### Was zu tun ist
Schreib aus dem Text über Lidl den Abschnitt von „Neckarsulm - Die“ bis einschließlich „jeher als undurchsichtig.“ wortgetreu ab.

### Textauszug
##############################
Lidl: Handelsriese und Geheimniskrämer

Neckarsulm - Die Ordnung in den Gängen der Lidl-Märkte ist den Kunden wohlbekannt - die Konzernwelt des Handelsriesen gilt hingegen seit jeher als undurchsichtig.

Lidl
(c) proplanta
Nun kratzt ein neuer Datenskandal am Image des Discount-Giganten. Nach Bekanntwerden der Mitarbeiter-Bespitzelungen durch Privatdetektive vor rund einem Jahr sorgen geheime Krankenakten über die Belegschaft für Empörung. Gewerkschafter und Datenschützer sehen sich bestätigt in ihrer Kritik - sie bemängeln seit langem, dass es an demokratischen Grundprinzipien mangele. Doch was hat es mit der Lidl-Welt eigentlich auf sich? Ein Überblick über die Struktur des Neckarsulmer Konzerns.


Wie wurde Lidl zum Handelsriesen?

Die Discounter-Kette Lidl ist in gut drei Jahrzehnten rasant gewachsen und steht in Deutschland hinter Marktführer Aldi auf Platz zwei. Der erste Lidl öffnete seine Türen 1973 in Ludwigshafen (Rheinland-Pfalz). Nach Angaben der Lidl-Zentrale in Neckarsulm bei Heilbronn gibt es mittlerweile gleichmäßig über ganz Deutschland verteilt mehr als 3.000 Filialen. Europaweit kämen noch einmal 5.000 Märkte hinzu. Lidl expandiert kräftig: Vor wenigen Tagen öffneten die ersten 13 Filialen in der Schweiz, in Kürze wird es Lidl auf den Kanarischen Inseln geben. Doch nicht überall fasst der Discounter problemlos Fuß - aus Norwegen hat er sich im vergangenen Jahr wieder zurückgezogen. Lidl beschäftigt nach eigenen Angaben bundesweit mehr als 50.000 Angestellte. Davon seien knapp 2.000 Auszubildende.
##############################
### Bereitgestellte Daten
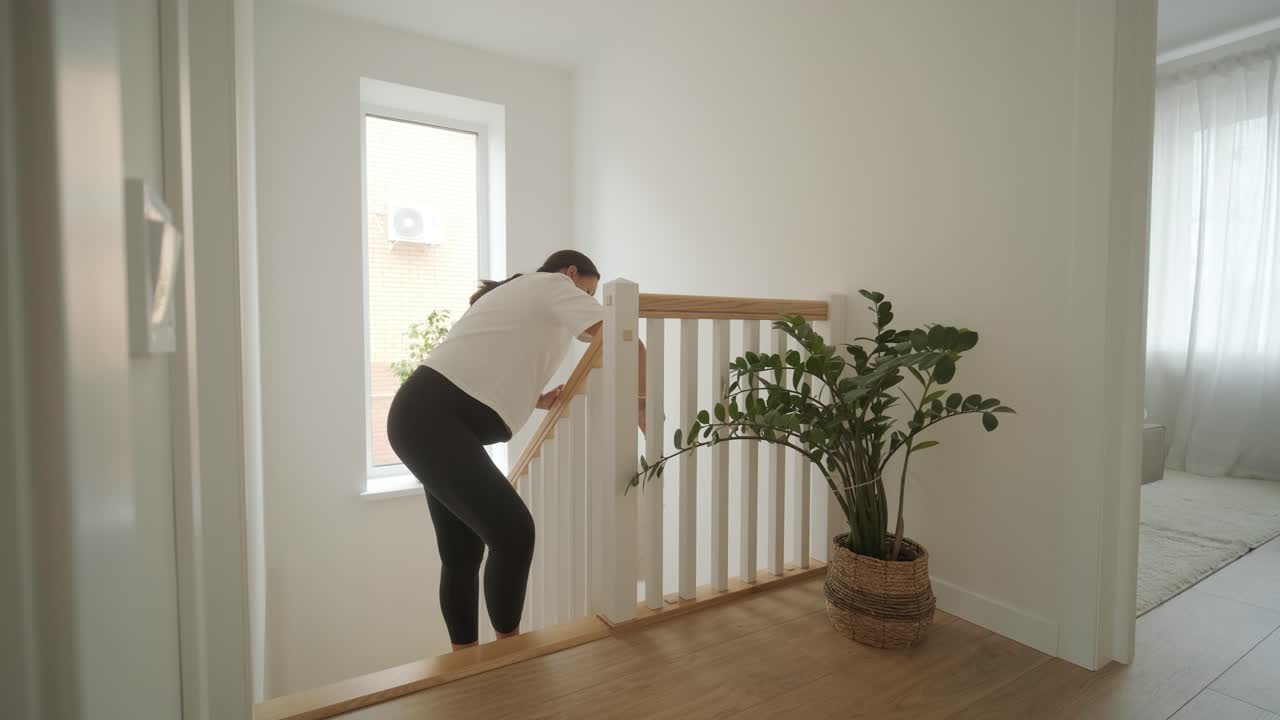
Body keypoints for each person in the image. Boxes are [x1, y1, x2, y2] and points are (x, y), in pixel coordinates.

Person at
##############################
### Lösung der Aufgabe
Neckarsulm - Die Ordnung in den Gängen der Lidl-Märkte ist den Kunden wohlbekannt - die Konzernwelt des Handelsriesen gilt hingegen seit jeher als undurchsichtig.